Continue past the jump as we look into AHL success.
In our many prospect pieces here on the Nations Network we have established that approximately 8% of CHL players go on to become NHL regulars (defined as 200+ games in the prospect industry).  
That can further be broken down into ~1.4% of CHLers are able to jump directly to the NHL, ~30% of CHL skaters are given the opportunity to play in 1+ AHL game while only ~22% are able to play in at least a half season of AHL games – at least 30 games.
These percentages, and the following, are based on a sample of all players between 2000 and 2010. Active AHL skaters are define as playing 30+ games in a single season while an NHL regular is 200+ NHL games at any time in the future.
From the basics we can calculate the percentage of all active AHL skaters ever playing in at least 1 NHL game is 65.4%.
When you are involved in the development of prospects it becomes more important to drill down into success by age. We can look at active AHLers by age and the percentage of them that went on to play 200+ NHL games at any time in the future.  
Interestingly enough, we can see that the success rates of AHL players is higher than those in the CHL or other development leagues – which intuitively makes sense. Well over half of all players will not become NHL regulars. Also interesting to point out is that graduation rates start to sharply decline around the 22-23 age.  
When we graph AHL points/game of all regulars vs their NHL games played we can see that success comes from all over, but there’s a large cluster of players who have not played a single NHL game under ~0.7 points/game for forwards and ~0.5 points/game for defencemen.
This further emphasizes that these are “probabilities and not destinies”, a point that is oft re-iterated by Mr. Garret Hohl. There are players from all over the map that become NHL regulars such as Travis Moen and Danny Briere who were very low scorers in the AHL initially but developed into strong NHL players.  

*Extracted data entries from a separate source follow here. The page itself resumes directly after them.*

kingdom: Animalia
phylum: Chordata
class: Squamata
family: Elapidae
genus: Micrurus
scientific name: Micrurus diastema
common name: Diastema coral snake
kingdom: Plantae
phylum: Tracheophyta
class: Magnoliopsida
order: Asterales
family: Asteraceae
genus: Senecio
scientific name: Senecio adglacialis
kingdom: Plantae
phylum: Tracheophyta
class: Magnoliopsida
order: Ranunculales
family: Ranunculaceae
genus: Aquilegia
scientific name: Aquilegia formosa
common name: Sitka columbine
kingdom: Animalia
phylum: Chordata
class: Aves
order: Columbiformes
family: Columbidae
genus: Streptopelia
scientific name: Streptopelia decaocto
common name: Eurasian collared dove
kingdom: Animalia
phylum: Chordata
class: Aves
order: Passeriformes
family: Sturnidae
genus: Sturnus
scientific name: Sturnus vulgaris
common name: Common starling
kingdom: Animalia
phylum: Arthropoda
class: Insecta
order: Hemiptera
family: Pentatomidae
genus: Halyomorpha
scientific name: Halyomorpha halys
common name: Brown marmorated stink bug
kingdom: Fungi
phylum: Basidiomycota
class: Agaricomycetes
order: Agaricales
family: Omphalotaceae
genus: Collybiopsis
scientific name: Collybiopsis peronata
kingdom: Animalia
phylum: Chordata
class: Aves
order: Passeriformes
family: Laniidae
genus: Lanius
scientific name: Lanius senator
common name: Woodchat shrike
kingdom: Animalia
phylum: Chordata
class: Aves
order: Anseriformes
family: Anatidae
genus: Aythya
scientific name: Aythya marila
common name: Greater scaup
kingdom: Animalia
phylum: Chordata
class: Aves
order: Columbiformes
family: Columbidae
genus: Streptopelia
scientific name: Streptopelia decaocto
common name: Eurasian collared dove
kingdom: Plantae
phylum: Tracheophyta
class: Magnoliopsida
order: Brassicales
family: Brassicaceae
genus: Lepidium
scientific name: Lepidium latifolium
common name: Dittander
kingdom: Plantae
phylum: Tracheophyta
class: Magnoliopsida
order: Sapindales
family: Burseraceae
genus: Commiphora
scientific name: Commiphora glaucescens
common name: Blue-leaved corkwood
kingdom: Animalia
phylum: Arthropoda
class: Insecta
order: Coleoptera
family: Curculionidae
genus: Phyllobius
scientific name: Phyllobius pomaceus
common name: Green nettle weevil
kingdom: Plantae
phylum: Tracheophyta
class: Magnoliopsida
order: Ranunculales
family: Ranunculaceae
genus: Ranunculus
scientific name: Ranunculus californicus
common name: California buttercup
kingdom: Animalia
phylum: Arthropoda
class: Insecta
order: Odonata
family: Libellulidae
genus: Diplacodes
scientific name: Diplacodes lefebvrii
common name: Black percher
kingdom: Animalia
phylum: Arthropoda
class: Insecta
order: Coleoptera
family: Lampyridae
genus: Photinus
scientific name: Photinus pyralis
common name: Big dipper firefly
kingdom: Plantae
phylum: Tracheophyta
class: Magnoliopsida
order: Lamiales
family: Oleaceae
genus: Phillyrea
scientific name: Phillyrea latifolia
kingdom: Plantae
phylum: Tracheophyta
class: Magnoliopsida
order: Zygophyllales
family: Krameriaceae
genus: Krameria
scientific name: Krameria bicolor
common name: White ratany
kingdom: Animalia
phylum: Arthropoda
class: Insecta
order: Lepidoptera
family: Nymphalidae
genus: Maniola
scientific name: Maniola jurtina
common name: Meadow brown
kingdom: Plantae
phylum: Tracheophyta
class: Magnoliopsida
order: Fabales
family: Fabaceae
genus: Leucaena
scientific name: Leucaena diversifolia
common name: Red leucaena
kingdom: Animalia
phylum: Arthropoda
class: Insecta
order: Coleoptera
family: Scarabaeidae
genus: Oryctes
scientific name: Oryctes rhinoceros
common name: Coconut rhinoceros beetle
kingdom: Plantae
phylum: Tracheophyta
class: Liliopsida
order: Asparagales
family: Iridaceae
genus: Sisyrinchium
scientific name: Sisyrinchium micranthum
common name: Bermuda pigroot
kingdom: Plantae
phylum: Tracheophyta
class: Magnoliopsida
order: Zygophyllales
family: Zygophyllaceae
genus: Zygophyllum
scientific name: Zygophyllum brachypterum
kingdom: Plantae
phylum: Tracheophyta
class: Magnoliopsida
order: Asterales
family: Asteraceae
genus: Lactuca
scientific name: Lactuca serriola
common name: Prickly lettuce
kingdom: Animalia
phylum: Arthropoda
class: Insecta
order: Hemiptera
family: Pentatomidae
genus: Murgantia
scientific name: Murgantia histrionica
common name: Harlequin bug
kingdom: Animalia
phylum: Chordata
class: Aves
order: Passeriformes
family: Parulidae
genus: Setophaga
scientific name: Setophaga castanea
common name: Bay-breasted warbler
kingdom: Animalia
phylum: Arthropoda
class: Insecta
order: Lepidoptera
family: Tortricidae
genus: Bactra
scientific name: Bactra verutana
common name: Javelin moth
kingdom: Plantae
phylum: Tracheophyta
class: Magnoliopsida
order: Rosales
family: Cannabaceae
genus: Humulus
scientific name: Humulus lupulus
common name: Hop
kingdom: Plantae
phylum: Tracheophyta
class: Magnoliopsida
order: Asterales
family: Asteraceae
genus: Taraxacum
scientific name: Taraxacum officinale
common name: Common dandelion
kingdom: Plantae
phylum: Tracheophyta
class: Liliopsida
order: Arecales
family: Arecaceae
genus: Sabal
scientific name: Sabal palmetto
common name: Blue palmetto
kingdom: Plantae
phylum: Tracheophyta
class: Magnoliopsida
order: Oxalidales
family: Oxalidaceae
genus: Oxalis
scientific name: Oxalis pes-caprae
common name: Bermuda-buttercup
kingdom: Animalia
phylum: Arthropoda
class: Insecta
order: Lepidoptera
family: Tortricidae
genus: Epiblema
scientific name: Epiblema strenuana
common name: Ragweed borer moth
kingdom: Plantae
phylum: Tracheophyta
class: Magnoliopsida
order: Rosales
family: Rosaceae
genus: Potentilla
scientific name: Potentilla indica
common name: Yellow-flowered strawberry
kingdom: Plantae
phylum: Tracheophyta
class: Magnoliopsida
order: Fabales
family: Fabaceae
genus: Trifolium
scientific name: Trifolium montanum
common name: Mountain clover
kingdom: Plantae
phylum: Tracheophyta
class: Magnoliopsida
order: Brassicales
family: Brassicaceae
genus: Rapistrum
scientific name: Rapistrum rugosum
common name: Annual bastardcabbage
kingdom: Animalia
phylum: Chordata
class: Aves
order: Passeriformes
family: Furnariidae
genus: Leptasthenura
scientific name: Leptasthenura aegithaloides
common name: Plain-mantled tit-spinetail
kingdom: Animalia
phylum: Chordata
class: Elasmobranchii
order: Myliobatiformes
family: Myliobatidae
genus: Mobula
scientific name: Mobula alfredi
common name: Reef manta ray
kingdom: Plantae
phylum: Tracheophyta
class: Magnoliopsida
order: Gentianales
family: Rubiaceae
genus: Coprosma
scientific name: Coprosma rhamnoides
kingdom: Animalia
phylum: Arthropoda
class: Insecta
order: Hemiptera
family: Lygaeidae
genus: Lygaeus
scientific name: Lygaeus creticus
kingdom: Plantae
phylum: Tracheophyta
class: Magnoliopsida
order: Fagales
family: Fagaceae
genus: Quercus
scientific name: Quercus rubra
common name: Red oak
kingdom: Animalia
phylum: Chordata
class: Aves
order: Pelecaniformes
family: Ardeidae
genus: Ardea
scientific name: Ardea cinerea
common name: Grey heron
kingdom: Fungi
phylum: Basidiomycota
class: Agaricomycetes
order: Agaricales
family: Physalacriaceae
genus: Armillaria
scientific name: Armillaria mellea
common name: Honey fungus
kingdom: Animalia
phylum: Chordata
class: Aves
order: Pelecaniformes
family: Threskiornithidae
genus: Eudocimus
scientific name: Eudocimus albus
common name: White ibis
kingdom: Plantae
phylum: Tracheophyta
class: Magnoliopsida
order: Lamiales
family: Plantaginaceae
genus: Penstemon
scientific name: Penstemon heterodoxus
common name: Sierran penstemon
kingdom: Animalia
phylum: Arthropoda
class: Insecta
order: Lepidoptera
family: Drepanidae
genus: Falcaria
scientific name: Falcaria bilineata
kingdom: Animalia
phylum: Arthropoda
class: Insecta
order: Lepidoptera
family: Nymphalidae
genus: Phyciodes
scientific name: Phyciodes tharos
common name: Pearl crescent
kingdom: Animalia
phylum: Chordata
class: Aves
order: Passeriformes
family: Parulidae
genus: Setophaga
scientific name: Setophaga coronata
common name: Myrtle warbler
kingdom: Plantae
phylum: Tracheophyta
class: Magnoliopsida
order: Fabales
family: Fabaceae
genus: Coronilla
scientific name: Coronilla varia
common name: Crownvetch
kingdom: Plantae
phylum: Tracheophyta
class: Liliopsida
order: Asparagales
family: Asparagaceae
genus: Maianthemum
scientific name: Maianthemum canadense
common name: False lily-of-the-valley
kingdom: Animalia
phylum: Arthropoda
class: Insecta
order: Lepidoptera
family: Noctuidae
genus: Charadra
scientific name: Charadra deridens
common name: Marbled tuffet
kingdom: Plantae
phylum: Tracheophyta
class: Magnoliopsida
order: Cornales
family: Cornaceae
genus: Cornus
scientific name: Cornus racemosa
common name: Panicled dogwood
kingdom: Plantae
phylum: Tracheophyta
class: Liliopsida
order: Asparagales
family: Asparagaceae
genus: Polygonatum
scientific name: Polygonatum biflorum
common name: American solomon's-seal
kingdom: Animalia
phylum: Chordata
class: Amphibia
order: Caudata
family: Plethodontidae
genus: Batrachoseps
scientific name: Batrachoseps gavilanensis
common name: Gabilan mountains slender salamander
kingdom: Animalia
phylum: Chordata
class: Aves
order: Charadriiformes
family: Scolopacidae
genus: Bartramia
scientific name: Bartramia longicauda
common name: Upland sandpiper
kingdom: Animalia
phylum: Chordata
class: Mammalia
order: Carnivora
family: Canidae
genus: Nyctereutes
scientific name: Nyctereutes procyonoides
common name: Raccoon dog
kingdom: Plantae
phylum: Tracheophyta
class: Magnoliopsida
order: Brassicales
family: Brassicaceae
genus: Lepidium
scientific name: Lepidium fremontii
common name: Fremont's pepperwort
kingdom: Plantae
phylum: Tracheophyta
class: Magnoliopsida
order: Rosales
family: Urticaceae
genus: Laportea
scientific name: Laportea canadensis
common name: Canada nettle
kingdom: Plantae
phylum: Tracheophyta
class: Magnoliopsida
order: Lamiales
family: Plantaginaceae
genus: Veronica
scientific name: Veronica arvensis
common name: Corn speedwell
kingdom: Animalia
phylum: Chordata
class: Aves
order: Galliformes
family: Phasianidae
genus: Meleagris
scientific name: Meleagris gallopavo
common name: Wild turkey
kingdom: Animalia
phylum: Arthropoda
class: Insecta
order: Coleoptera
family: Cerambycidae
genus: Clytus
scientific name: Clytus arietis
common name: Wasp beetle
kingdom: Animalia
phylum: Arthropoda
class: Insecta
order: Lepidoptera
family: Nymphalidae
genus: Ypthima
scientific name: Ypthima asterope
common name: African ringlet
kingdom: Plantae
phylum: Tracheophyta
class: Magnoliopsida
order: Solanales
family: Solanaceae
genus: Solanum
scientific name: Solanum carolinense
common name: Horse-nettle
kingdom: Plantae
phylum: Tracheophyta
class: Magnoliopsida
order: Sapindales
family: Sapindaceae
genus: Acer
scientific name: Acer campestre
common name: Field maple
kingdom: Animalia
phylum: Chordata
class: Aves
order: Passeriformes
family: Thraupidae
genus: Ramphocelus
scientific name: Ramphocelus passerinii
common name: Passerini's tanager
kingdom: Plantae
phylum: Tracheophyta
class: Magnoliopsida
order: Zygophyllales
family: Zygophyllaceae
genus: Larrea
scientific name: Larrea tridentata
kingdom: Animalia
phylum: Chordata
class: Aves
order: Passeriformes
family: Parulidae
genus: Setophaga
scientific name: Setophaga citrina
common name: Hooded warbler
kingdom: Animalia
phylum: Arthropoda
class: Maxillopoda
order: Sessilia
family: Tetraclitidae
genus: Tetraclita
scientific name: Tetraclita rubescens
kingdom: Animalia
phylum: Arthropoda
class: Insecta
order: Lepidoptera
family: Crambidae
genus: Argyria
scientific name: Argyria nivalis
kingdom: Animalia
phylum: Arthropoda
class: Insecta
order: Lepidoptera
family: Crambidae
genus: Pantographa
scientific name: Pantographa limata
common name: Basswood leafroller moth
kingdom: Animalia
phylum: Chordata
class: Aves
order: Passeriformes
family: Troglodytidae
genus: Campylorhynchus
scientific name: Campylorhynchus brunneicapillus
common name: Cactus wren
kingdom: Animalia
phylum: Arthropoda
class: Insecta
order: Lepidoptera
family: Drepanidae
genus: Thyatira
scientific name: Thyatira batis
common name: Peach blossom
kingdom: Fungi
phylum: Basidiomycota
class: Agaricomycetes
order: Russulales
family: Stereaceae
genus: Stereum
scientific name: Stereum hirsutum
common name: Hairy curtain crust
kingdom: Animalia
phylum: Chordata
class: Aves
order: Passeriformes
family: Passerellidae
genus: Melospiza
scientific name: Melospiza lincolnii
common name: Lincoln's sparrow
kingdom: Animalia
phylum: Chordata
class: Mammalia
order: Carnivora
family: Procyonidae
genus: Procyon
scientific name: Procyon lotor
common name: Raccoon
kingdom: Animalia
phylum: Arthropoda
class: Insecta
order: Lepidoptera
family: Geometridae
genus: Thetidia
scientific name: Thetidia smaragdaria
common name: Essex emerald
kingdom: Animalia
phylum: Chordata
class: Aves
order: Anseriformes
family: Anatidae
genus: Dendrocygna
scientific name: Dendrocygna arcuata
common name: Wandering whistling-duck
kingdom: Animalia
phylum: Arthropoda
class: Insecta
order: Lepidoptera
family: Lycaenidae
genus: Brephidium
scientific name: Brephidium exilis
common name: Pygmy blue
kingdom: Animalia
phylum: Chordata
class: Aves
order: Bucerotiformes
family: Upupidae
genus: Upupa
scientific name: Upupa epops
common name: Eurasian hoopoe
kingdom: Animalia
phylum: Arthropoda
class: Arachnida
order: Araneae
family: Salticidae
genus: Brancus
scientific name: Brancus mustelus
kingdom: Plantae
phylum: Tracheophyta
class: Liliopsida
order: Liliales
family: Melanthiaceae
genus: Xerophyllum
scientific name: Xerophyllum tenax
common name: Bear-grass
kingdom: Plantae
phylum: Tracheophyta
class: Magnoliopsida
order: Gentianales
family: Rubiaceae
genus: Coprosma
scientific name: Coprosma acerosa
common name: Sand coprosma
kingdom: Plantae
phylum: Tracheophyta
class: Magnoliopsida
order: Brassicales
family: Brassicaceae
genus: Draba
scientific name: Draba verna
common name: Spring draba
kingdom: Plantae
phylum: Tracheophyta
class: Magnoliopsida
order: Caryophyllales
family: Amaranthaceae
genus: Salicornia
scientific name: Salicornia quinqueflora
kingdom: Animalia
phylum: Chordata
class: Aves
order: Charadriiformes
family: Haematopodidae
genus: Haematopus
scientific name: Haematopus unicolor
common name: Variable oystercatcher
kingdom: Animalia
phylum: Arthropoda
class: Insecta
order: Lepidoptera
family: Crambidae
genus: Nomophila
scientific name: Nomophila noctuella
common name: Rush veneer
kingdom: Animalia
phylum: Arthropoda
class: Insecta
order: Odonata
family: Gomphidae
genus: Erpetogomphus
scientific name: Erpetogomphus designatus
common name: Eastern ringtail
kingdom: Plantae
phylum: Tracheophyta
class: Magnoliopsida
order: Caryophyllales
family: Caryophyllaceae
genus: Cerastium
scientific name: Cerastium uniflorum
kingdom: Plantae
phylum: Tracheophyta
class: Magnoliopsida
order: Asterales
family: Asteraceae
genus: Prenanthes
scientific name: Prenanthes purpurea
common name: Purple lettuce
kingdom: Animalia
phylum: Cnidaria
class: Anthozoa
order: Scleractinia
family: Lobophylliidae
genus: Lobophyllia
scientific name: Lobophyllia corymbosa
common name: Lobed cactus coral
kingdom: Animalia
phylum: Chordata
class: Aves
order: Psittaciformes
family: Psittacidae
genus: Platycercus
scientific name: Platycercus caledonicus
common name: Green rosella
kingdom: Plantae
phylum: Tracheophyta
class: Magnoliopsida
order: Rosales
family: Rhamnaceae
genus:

The opposite is also true as you have players like Brett Sterling who scored over 1.3 points/game, over a full season, in the AHL as a 22 year-old and he was never given a long chance to prove himself in the big show.
Jared Fletcher (@jfletch14) completed further analysis of all 20-22 forwards in the AHL and their points/game vs future NHL success and found similar answers.  His work is suggestive that there is high variance among all players but generally every increase of 0.1 in a forwards points/game suggests an increase of ~37 NHL games played (with huge variance, again). This does not bode well for older prospects still in in the AHL.
Fans of Vancouver are currently cheering on AHLers to graduate to the NHL this year, including: Alex Grenier, Sven Baertschi, Ronalds Kenins, Frank Corrado and Adam Clendening.  Additionally there are the younger players that have been established in Utica, waiting next in line for their NHL opportunity, including Nicklas Jensen, Brendan Gaunce, Hunter Shinkaruk and all of the CHLers about to join them in upstate New York.  Statistically only 1 in 3 of these players will become NHL regulars.
While the Canucks have multiple players from the AHL looking to make a NHL push, the Winnipeg Jets have a slew of players graduating into pro-hockey. Nic Petan, Andrew Copp, Joshua Morrissey, Eric Comrie, Jan Kostalek, Jimmy Lodge, and Axel Blomqvist will all start their rookie AHL season this year, if they happen to get cut from the Jets. The Jets also have a few players with 1-2 years under their belt in Connor Hellebuyck, Joel Armia, Scott Kosmachuk, JC Lipon, Brenden Kichton, and Austen Brassard. Again, the average expectation is only a third of these players make the NHL.
The big takeaways from these established baselines are that:
  • Making the NHL is hard, even for AHL prospects.
  • Approximately 1 in 3 AHLers will make the NHL while the remainder will not
  • You need to score a lot and early on to have a good chance at NHL success
Always remember, these are probabilities and not destinies.